Les liens entre l’éducation à la citoyenneté et l’enseignement de l’histoire se trouvent ensuite dans le fait que l’élève peut saisir l’incidence des actions humaines sur le cours de l’histoire et prendre conscience des possibles. Qui fait l’histoire ? Qui sont les agents collectifs de l’histoire ? L’engagement social est-il en mesure de changer quelque chose dans l’histoire ?

L’étude de l’histoire peut aider les élèves à reconnaitre l’action humaine comme moteur de l’histoire ; certains soutiennent que les élèves conscients de leur agentivité historique (c’est-à-dire se considérant comme les coauteurs de leurs propres actions et de l’histoire) seront plus motivés à agir politiquement. En effet, l’éducation à la citoyenneté imbriquée à l’enseignement de l’histoire peut se révéler une formation capacitante, si cet enseignement est vu comme l’un des moyens de conscientisation au sens freirien, par l’étude des groupes de personnes et de leurs contextes sociaux qui, immergés dans des situations d’exploitation ou d’oppression, ont été interpelés par ces situations et ont visé à les changer (et, dans certaines conditions, réussi à le faire).

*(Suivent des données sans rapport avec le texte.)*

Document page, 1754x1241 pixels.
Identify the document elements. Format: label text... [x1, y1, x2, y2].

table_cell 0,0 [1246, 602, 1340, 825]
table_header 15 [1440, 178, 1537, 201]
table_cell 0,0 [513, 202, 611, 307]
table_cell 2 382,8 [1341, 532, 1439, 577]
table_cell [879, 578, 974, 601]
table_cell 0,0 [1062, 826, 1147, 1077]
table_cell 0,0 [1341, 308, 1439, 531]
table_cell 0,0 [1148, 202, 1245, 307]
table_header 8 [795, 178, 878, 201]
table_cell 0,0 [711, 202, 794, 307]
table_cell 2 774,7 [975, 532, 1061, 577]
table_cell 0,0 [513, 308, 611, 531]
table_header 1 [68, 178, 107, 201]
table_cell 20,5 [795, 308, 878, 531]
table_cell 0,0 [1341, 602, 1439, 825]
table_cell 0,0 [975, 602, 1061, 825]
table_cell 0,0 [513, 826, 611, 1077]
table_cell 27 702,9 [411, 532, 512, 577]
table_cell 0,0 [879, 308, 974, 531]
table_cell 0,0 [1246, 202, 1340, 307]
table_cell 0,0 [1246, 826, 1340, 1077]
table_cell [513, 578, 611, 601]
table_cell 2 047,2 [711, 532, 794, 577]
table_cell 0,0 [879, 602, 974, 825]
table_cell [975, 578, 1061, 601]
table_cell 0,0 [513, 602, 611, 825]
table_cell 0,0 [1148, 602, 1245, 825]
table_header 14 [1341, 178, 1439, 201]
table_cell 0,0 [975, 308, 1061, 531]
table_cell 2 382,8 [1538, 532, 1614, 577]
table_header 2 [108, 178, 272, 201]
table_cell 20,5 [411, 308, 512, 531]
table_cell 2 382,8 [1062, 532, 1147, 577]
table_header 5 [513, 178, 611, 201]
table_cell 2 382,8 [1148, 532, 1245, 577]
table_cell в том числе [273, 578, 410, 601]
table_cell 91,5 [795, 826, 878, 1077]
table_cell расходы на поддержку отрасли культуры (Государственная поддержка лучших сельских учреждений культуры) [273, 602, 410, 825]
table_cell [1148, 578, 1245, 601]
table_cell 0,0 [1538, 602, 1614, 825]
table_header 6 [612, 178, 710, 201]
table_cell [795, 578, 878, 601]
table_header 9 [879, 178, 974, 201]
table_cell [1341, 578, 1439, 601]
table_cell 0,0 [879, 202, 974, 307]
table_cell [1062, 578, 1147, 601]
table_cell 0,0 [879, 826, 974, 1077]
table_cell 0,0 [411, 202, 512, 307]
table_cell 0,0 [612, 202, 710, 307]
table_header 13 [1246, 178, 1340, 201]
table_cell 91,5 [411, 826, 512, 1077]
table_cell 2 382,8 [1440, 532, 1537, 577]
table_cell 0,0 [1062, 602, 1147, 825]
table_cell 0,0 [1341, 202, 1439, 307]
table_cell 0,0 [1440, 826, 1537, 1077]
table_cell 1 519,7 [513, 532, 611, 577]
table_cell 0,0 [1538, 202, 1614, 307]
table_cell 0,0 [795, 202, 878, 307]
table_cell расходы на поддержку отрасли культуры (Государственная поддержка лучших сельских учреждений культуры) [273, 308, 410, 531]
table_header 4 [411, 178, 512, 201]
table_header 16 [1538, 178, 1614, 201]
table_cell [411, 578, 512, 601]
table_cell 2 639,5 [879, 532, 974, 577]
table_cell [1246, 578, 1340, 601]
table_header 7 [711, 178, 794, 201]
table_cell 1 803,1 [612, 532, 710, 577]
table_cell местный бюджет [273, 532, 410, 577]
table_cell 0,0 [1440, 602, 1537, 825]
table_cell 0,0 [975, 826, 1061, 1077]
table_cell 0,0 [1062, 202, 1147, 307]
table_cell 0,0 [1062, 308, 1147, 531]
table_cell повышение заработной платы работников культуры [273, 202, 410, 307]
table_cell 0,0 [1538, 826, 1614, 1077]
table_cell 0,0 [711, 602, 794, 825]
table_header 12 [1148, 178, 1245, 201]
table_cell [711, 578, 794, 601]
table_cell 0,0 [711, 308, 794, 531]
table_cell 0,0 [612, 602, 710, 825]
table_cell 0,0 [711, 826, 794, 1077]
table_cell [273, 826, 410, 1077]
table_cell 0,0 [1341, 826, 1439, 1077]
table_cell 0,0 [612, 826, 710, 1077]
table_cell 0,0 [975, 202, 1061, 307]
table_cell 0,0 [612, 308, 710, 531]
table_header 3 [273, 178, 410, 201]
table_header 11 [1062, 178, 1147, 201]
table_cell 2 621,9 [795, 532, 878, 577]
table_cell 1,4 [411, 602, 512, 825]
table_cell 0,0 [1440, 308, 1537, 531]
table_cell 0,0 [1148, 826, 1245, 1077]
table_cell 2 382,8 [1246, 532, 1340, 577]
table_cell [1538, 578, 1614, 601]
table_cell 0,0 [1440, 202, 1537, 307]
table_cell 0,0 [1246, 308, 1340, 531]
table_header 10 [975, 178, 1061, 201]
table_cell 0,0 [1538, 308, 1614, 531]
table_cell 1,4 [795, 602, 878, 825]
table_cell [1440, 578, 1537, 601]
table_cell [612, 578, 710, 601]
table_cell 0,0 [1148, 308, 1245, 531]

Si la compétence « construire/consolider sa conscience citoyenne à l’aide de l’histoire » demeure au programme, alors elle doit conduire les élèves à se comprendre comme des sujets d’une histoire complexe qu’ils considèrent pouvoir, au moins en partie, influencer dans des débats sociaux et des actions au sein de l’espace public. En même temps, il faut considérer que les actions des agents exerçant des choix pour maintenir ou changer les conditions héritées du passé sont complexes et impliquent maints facteurs qui ne sont pas subjectifs : mentalités, normes, contextes socioéconomiques, etc.

Enseigner l’histoire et éduquer à la citoyenneté doit offrir des contenus et des situations d’apprentissage permettant aux élèves de se comprendre eux-mêmes comme des agents, des sujets – plutôt que des objets – de l’histoire, conscients de leur faculté de contrôle et de leur imputabilité (partielle) des évènements et des processus de l’histoire.


[1]Le ministère de l’Éducation, du Loisir et du Sport a lancé, en novembre 2013, une consultation visant le renouvellement de l’enseignement de l’histoire du Québec. Dans le cadre de celle-ci, les organisations et personnes intéressées par l’enseignement de l’histoire ont été invitées à déposer un mémoire afin de présenter leur point de vue sur la question. Le texte ci-dessus est l’un des mémoires déposés lors de cette consultation.